Though money was transferred directly to beneficiaries. MNREGA - the work for cash programme by the central government saw large disbursement during this period. This also keep the rural demand intact, apart from good crop.

And in the middle of 2020, no one could have predicted which way the pandemic would go and how long will it last. Remember we didn't have any vaccine then. If we spend all the money, what happens when the pandemic stretches on - was a very valid question to ask. Its like putting all the card on the table before even knowing the direction of the game.

Because we didn't go on spending binge, we have more data on the virus, vaccination process is on, government can now plan its spending. The budget of 2021-22 reflects that.

Factors driving stock market

2020 was also the year of reforms

The frugality, if you wish to call that, is being rewarded by the market. We didn't overspend. Old rules were taken away and sector opened up. Market eventually had to see through this reforms which were announced in the first series of measures during the lock down is finally getting the attention and the market perhaps is reflecting that.

The stock market is driven by large number of variables, in an intertwined global economy and flow of money.

International investors

A hedge fund manager's sudden hitch for India with couple of billion bets can send market high and if we care, induce the butterfly effect. That's the nature of today's finance.

New swarm of retail investor

In the hyper connected and fluid world, what would be the next trend is anybody's guess. Like we all discovered our new found love for puppies, we also fell in love with investing. In India, its estimated that 10 million new retail investment account have opened in 2020. Our need to feel loved is one theory behind the rise in adopting pets. What could have possibly led many to investment ?

Social Media Influencer

Then you have case of social media influencers, who can not only persuade you to buy a certain brand of biscuit but can also rally investment products.

Case in point being the sudden rise and fall in GameStop, an unknown company which suddenly captured business headlines for weeks. This episode can explain market movement. More dangerously, a network of well purposed influencer can move the market by creating a synthetic collective thought. This lives the gullible and honest retail investor vulnerable. They could be playing a game without realizing the factors influencing the market.
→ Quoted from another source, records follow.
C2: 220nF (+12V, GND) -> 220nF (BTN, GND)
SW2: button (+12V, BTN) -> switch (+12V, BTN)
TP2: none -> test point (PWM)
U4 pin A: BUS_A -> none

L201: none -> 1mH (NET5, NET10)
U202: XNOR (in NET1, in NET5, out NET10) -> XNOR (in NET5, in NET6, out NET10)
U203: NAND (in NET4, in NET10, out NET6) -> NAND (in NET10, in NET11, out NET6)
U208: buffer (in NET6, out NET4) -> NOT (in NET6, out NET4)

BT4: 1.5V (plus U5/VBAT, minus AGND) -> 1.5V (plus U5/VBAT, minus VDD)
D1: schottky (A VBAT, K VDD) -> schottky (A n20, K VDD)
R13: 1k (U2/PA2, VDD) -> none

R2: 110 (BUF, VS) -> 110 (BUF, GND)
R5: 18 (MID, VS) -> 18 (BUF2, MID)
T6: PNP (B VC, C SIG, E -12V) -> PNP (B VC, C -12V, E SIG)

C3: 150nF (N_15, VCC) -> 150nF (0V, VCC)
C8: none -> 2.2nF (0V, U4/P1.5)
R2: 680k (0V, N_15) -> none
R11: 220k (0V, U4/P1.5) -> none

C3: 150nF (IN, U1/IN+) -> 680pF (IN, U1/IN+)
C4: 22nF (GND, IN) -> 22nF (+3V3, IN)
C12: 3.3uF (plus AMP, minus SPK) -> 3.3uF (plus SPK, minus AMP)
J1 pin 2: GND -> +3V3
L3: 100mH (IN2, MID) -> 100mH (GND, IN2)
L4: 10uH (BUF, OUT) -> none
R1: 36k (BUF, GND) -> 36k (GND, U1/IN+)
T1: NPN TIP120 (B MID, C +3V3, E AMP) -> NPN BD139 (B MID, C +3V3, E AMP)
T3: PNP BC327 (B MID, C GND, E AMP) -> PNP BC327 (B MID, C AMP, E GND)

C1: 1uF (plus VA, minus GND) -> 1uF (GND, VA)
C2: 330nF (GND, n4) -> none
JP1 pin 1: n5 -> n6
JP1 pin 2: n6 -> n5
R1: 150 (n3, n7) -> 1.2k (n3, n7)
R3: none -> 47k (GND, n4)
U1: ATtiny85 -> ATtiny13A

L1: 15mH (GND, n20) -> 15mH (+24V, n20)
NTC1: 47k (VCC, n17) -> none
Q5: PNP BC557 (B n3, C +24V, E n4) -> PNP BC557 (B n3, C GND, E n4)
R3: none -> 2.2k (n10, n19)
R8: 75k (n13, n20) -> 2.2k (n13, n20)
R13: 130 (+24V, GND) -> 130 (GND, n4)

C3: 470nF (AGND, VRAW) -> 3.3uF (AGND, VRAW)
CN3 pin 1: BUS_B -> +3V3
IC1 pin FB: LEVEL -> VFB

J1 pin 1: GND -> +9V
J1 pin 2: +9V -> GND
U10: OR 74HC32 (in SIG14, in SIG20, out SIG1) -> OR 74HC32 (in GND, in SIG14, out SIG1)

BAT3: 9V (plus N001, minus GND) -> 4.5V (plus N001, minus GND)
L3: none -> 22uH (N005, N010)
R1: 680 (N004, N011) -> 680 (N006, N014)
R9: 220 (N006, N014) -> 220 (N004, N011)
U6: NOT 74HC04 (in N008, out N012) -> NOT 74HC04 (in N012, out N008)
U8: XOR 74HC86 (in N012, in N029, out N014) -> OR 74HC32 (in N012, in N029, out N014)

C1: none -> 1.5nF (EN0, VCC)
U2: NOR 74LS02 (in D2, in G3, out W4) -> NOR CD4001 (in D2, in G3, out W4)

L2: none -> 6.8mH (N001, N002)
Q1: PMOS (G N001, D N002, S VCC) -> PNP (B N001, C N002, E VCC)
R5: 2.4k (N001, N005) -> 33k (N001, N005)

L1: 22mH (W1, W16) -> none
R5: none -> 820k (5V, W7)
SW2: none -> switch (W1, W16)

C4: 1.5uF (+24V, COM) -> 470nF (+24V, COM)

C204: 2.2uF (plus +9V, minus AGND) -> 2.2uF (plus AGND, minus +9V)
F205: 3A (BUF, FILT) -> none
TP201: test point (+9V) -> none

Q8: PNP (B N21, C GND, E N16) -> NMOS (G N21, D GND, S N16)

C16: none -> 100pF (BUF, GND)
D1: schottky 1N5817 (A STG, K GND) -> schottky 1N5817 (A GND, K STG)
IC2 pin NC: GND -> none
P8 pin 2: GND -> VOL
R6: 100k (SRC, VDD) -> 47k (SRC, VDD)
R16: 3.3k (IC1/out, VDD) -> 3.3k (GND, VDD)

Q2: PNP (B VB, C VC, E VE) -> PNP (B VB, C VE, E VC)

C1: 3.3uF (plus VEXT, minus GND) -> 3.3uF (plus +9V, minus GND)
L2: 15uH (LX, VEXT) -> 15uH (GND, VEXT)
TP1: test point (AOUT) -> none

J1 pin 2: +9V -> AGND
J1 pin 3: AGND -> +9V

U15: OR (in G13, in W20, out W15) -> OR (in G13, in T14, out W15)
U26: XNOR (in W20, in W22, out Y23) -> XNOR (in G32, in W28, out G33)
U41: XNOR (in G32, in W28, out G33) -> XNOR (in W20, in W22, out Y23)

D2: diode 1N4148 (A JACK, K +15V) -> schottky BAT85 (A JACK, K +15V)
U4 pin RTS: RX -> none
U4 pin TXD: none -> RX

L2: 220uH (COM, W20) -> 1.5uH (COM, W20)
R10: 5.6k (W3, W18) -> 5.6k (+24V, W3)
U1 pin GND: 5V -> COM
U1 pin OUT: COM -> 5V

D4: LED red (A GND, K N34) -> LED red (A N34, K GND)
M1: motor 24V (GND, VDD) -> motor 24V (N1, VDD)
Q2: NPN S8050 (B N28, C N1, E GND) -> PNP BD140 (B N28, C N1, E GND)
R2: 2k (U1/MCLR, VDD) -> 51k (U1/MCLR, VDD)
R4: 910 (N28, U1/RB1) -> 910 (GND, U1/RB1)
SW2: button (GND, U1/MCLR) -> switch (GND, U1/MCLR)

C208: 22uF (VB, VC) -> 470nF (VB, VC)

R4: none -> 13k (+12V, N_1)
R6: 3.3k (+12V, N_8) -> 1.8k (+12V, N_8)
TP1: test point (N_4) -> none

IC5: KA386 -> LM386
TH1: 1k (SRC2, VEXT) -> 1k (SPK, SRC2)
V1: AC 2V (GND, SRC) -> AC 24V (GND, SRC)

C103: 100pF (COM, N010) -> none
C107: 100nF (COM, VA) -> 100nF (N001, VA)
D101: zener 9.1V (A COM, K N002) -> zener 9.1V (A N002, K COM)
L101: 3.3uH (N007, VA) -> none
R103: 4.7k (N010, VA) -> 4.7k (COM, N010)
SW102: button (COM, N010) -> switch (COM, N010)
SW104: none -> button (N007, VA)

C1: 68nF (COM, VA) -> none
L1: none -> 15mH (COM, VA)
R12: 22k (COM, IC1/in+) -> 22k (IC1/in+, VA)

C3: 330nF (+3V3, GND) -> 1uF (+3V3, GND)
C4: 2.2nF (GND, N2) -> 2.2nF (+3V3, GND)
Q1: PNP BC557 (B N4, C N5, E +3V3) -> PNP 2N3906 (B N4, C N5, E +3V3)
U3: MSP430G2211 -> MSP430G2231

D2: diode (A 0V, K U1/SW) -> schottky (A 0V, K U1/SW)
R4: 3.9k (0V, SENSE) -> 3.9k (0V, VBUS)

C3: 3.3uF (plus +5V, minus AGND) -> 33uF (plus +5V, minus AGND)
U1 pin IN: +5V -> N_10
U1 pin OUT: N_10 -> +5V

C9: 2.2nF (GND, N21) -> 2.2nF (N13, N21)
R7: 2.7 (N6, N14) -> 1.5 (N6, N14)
So have stock investment changed in 2020-21 ? Humans (aka influencer) with concerted and coordinated action can trick algorithmic trading ?


We saw a good year in the capital market considering we had one of the deadliest health crisis since the Spanish flu of 1918-19. Market has a mind of its own and it responded. But headlines can quickly turn bleak, the moment the market is down by 2% points. All the gains can just as easily go away if you haven't planned and make your bets on hearsay. We don't like the corrections. But if you are not worried about headlines, you should stay invested even when market sees large corrections. It will inevitably happen. How can we say that ? Because things moved far too much and too fast. It makes me uncomfortable. Don't believe me? Read some financial history to help you stay grounded.